- [Consigne] Pouvez-vous recopier la partie qui commence par la ligne contenant « collection date: 1892-02 » et se termine par celle contenant « collection date as typed: 08 Jan 1970 », en remplaçant « collectors » par « collecteurs » sans rien modifier d'autre ?

═══ Données à traiter ═══

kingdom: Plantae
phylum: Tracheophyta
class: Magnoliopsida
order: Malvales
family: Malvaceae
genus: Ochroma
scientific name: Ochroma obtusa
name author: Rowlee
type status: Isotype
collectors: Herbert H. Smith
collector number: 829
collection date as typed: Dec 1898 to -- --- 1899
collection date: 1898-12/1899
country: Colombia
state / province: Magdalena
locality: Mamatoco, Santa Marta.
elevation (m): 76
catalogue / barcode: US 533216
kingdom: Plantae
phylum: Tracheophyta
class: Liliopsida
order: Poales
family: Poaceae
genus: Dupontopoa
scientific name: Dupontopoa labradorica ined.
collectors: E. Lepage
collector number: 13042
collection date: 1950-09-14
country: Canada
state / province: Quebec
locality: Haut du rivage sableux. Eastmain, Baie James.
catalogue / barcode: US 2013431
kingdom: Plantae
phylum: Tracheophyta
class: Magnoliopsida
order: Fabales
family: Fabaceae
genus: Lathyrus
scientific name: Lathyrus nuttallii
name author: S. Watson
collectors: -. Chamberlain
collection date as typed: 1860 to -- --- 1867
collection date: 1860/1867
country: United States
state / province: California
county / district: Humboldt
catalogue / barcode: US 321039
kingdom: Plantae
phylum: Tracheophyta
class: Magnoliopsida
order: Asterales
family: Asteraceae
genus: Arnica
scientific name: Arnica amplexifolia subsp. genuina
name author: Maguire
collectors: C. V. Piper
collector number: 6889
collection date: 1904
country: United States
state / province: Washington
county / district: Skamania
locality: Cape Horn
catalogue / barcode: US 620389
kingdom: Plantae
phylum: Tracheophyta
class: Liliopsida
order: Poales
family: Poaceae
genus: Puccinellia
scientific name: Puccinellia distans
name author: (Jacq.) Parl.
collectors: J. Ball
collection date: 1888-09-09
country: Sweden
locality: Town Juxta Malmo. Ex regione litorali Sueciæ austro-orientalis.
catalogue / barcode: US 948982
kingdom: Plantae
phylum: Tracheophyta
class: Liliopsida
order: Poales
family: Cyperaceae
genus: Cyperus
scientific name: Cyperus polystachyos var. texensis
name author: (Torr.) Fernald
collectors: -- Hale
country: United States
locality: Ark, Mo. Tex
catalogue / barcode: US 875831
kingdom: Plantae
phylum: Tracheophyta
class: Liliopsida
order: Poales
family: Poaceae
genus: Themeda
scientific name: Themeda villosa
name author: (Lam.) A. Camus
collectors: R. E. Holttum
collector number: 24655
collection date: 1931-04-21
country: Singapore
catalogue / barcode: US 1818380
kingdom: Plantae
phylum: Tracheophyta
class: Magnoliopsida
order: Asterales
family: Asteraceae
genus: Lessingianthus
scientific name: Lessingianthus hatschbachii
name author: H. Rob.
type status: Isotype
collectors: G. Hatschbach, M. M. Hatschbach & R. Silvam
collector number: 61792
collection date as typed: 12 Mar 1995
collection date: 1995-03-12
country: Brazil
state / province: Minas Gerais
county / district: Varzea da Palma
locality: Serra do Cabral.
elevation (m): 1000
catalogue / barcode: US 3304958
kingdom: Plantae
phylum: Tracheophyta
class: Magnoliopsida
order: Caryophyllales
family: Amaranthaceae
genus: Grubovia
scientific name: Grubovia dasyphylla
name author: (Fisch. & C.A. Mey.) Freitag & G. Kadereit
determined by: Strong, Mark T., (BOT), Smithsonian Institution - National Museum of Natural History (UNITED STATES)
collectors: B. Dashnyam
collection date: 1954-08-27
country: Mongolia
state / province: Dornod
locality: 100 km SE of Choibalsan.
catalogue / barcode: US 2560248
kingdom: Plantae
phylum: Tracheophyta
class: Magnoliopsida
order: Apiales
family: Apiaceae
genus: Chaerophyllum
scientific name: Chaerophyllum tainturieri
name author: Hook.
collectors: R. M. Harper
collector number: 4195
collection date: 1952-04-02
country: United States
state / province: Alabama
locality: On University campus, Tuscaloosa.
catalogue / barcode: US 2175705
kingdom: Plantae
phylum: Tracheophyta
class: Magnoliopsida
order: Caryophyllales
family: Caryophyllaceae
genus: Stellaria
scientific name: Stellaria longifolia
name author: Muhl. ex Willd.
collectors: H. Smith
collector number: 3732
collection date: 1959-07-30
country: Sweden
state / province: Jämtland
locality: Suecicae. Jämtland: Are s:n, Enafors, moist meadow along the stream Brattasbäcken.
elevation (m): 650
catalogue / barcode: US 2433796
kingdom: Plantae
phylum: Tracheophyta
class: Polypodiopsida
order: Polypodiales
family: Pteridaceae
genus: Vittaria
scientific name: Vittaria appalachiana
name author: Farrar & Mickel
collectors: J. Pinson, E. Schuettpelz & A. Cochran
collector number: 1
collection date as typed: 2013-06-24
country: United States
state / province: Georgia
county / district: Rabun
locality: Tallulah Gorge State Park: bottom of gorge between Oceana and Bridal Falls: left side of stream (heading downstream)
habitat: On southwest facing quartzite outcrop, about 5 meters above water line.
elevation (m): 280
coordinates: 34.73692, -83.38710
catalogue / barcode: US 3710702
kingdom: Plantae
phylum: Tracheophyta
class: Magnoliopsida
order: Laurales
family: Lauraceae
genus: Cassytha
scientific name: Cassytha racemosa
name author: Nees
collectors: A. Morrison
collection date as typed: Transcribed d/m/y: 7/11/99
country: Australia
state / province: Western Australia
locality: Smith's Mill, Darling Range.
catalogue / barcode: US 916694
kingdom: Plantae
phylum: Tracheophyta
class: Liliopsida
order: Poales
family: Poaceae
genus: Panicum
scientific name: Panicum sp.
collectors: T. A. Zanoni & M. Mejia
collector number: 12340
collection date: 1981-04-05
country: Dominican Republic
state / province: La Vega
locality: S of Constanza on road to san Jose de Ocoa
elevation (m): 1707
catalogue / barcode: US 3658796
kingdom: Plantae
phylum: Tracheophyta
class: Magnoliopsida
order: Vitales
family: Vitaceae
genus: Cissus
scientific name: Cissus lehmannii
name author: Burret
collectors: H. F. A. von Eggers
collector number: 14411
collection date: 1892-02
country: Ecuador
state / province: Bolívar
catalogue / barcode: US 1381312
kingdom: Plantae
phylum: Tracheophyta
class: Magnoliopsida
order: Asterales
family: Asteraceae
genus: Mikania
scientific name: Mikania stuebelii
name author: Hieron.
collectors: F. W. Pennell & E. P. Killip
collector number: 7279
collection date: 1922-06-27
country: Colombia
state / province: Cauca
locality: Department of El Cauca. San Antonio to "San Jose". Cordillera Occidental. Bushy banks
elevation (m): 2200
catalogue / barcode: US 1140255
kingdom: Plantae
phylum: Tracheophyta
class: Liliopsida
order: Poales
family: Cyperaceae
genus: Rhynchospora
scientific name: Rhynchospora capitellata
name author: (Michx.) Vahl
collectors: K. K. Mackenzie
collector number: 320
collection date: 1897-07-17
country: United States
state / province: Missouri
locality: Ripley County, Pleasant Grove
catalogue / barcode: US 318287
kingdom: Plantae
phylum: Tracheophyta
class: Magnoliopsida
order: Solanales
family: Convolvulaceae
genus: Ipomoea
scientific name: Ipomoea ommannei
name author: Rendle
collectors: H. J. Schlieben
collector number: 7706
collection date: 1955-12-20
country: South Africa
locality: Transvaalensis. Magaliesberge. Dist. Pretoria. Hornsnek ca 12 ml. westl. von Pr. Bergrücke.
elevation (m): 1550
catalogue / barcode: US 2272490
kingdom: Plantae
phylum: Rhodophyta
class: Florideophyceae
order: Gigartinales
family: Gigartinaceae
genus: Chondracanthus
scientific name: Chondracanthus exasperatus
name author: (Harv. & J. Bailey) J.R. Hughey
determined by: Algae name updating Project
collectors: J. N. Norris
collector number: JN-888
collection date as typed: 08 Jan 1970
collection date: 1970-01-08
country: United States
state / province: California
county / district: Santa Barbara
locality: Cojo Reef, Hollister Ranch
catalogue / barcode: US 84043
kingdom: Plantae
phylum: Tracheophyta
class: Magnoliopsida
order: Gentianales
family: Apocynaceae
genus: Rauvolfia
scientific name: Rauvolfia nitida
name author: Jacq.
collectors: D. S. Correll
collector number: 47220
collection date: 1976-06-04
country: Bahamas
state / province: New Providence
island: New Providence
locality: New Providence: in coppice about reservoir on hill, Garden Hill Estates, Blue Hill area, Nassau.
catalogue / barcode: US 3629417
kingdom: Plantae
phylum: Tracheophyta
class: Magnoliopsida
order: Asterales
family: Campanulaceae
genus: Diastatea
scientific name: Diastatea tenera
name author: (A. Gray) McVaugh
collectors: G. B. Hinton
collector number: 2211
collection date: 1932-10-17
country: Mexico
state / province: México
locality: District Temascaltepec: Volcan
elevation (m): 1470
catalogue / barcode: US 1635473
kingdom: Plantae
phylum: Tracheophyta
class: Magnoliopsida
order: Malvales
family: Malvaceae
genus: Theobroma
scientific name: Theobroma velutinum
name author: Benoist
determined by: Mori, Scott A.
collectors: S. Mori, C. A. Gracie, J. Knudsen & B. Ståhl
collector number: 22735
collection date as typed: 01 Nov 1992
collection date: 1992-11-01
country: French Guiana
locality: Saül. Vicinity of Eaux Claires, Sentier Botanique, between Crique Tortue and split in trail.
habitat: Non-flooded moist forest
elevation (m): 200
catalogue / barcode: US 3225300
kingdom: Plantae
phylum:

═══

- [Résultat]
collection date: 1892-02
country: Ecuador
state / province: Bolívar
catalogue / barcode: US 1381312
kingdom: Plantae
phylum: Tracheophyta
class: Magnoliopsida
order: Asterales
family: Asteraceae
genus: Mikania
scientific name: Mikania stuebelii
name author: Hieron.
collecteurs: F. W. Pennell & E. P. Killip
collector number: 7279
collection date: 1922-06-27
country: Colombia
state / province: Cauca
locality: Department of El Cauca. San Antonio to "San Jose". Cordillera Occidental. Bushy banks
elevation (m): 2200
catalogue / barcode: US 1140255
kingdom: Plantae
phylum: Tracheophyta
class: Liliopsida
order: Poales
family: Cyperaceae
genus: Rhynchospora
scientific name: Rhynchospora capitellata
name author: (Michx.) Vahl
collecteurs: K. K. Mackenzie
collector number: 320
collection date: 1897-07-17
country: United States
state / province: Missouri
locality: Ripley County, Pleasant Grove
catalogue / barcode: US 318287
kingdom: Plantae
phylum: Tracheophyta
class: Magnoliopsida
order: Solanales
family: Convolvulaceae
genus: Ipomoea
scientific name: Ipomoea ommannei
name author: Rendle
collecteurs: H. J. Schlieben
collector number: 7706
collection date: 1955-12-20
country: South Africa
locality: Transvaalensis. Magaliesberge. Dist. Pretoria. Hornsnek ca 12 ml. westl. von Pr. Bergrücke.
elevation (m): 1550
catalogue / barcode: US 2272490
kingdom: Plantae
phylum: Rhodophyta
class: Florideophyceae
order: Gigartinales
family: Gigartinaceae
genus: Chondracanthus
scientific name: Chondracanthus exasperatus
name author: (Harv. & J. Bailey) J.R. Hughey
determined by: Algae name updating Project
collecteurs: J. N. Norris
collector number: JN-888
collection date as typed: 08 Jan 1970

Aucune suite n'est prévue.